***** DOCUMENT SECTION *****

Meta is pressing ahead with a broad AI-driven shake-up, with the first round of this year’s planned job cuts scheduled for May 20, according to three sources familiar with the matter.
One source said the opening phase would affect about 10% of the company’s global workforce, or close to 8,000 employees.
More layoffs are expected in the second half of the year, although the date and scale of those reductions have not yet been fixed.
The sources said executives could still revise the plan as they monitor developments in artificial intelligence.
Reuters reported last month that Meta had been considering cutting 20% or more of its workforce.
The Facebook and Instagram owner declined to comment on either the timing or the size of the planned cuts.
Chief executive Mark Zuckerberg is pouring hundreds of billions of dollars into AI as he seeks to remake the company’s inner workings around the technology, in line with a wider trend among major US businesses, especially in tech.
Amazon has cut 30,000 corporate roles in recent months, nearly 10% of its white-collar workforce, while Block slashed almost half of its staff in February.
In both cases, executives linked the cuts to efficiency gains from AI.

*****

TASK A.
Answer these questions using the report on Meta's job cuts:
(i) On what date is the first round of Meta's job cuts scheduled?
(ii) How many corporate roles has Amazon cut in recent months?
(iii) In which month did Block cut almost half of its staff?
TASK B.
For each statement, say whether it agrees with the report on Meta's job cuts. Quote the words from the report that decide it.
(i) The date of the layoffs expected in the second half of the year has already been set.
(ii) Meta declined to say when the cuts would happen or how large they would be.
(iii) Reuters reported that Meta had been considering cutting 20% or more of its workforce.
TASK C. Extend the report on Meta's job cuts by writing what follows its final sentence.
The material after this point is separate from the report on Meta's job cuts.

***** RAW DATA *****

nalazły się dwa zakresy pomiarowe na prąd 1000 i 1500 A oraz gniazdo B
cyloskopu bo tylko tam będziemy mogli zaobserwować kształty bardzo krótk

*****

ANSWER SPACE A.
(i) May 20
(ii) 30,000
(iii) February

ANSWER SPACE B.
(i) No: "the date and scale of those reductions have not yet been fixed."
(ii) Yes: "declined to comment on either the timing or the size of the planned cuts."
(iii) Yes: "Meta had been considering cutting 20% or more of its workforce."

ANSWER SPACE C.
Layoffs. fyi said 73,212 workers in the tech sector have lost their jobs so far this year, compared with 153,000 for the whole of 2024.
For Meta, this would be its biggest round of job losses since late 2022 and early 2023, when it cut about 21,000 positions during what it called the "year of efficiency".
At that time, the company was grappling with a steep share-price fall and the collapse of COVID-era growth assumptions that had proved unsustainable.
Meta is now on firmer financial ground, but executives are still pushing for fewer layers of management and greater efficiency from AI-assisted workers.
According to its latest filing, the Menlo Park, California-based company had nearly 79,000 employees as of December 31.
Its shares have risen 3.68% since the start of the year, though they remain below the record high reached last summer.
Last year, Meta generated more than $200 billion in revenue and posted a $60 billion profit despite heavy AI spending.
In recent weeks, the company has reorganised teams in Reality Labs and reassigned engineers from across the business into a new "Applied AI" organisation focused on speeding up the development of AI agents that can write code and carry out complex tasks autonomously.
One source said some employees would also be moved into Meta Small Business, a unit created last month as part of the restructuring.